[Selected excerpt]
——————

This batch of the tasty morsels series are various pearls and learning points from my most recent 6 months doing paeds EM. I’d done a fair bit of paeds before but never in a dedicated children’s hospital and it was all a long time ago. Turns out there’s always more to learn. These are mainly observations and anecdotes even more so than usual!
Hand, foot & Mouth (& Bum)
- Should definitely have the “bum” part added as it’s clear that perineum gets a rough time of it in this disease.
- Expect a variety of lesions in the same patient – some fine macular stuff, some papules and in the mouth and oropharynx look for the vesicles. it’s another one of the rashes for soles and feet which might help clinch it for you.
- mainly enteroviruses (transmitted through the gut) of which coxsackie A variants are the majority of causes. There are at least 20 different coxsackie types hence the recurring infections that some poor kids get.
- Can be shed in the stool for 10 weeks hence the almost certain likelihood that someone in your child’s creche is carrying it at some point.

——————

Dataset entries
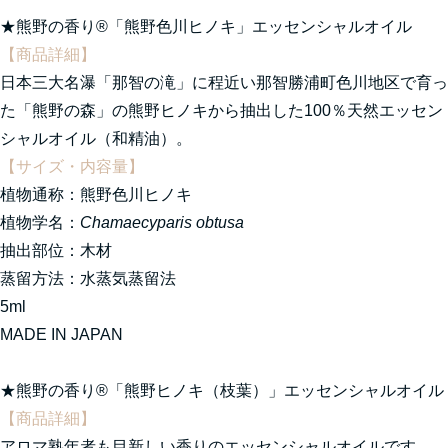
★熊野の香り®「熊野色川ヒノキ」エッセンシャルオイル
【商品詳細】
日本三大名瀑「那智の滝」に程近い那智勝浦町色川地区で育っ
た「熊野の森」の熊野ヒノキから抽出した100％天然エッセン
シャルオイル（和精油）。
【サイズ・内容量】
植物通称：熊野色川ヒノキ
植物学名：
Chamaecyparis obtusa
抽出部位：木材
蒸留方法：水蒸気蒸留法
5ml
MADE IN JAPAN
★熊野の香り®「熊野ヒノキ（枝葉）」エッセンシャルオイル
【商品詳細】
アロマ熟年者も目新しい香りのエッセンシャルオイルです。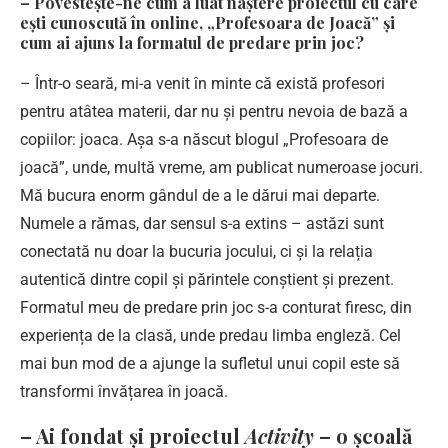
– Povestește-ne cum a luat naștere proiectul cu care
ești cunoscută în online, „Profesoara de Joacă” și
cum ai ajuns la formatul de predare prin joc?
– Într-o seară, mi-a venit în minte că există profesori
pentru atâtea materii, dar nu și pentru nevoia de bază a
copiilor: joaca. Așa s-a născut blogul „Profesoara de
joacă”, unde, multă vreme, am publicat numeroase jocuri.
Mă bucura enorm gândul de a le dărui mai departe.
Numele a rămas, dar sensul s-a extins – astăzi sunt
conectată nu doar la bucuria jocului, ci și la relația
autentică dintre copil și părintele conștient și prezent.
Formatul meu de predare prin joc s-a conturat firesc, din
experiența de la clasă, unde predau limba engleză. Cel
mai bun mod de a ajunge la sufletul unui copil este să
transformi învățarea în joacă.
– Ai fondat și proiectul
Activity
– o școală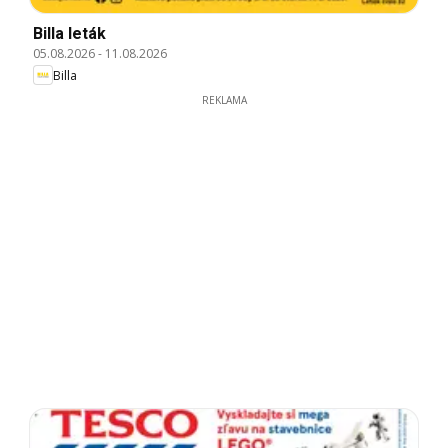
Billa leták
05.08.2026
-
11.08.2026
Billa
REKLAMA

——————

[Task brief] Reproduce the passage of the pediatric emergency pearls from "- Should definitely" up to and including "poor kids get.", word for word.

[Result]
- Should definitely have the “bum” part added as it’s clear that perineum gets a rough time of it in this disease.
- Expect a variety of lesions in the same patient – some fine macular stuff, some papules and in the mouth and oropharynx look for the vesicles. it’s another one of the rashes for soles and feet which might help clinch it for you.
- mainly enteroviruses (transmitted through the gut) of which coxsackie A variants are the majority of causes. There are at least 20 different coxsackie types hence the recurring infections that some poor kids get.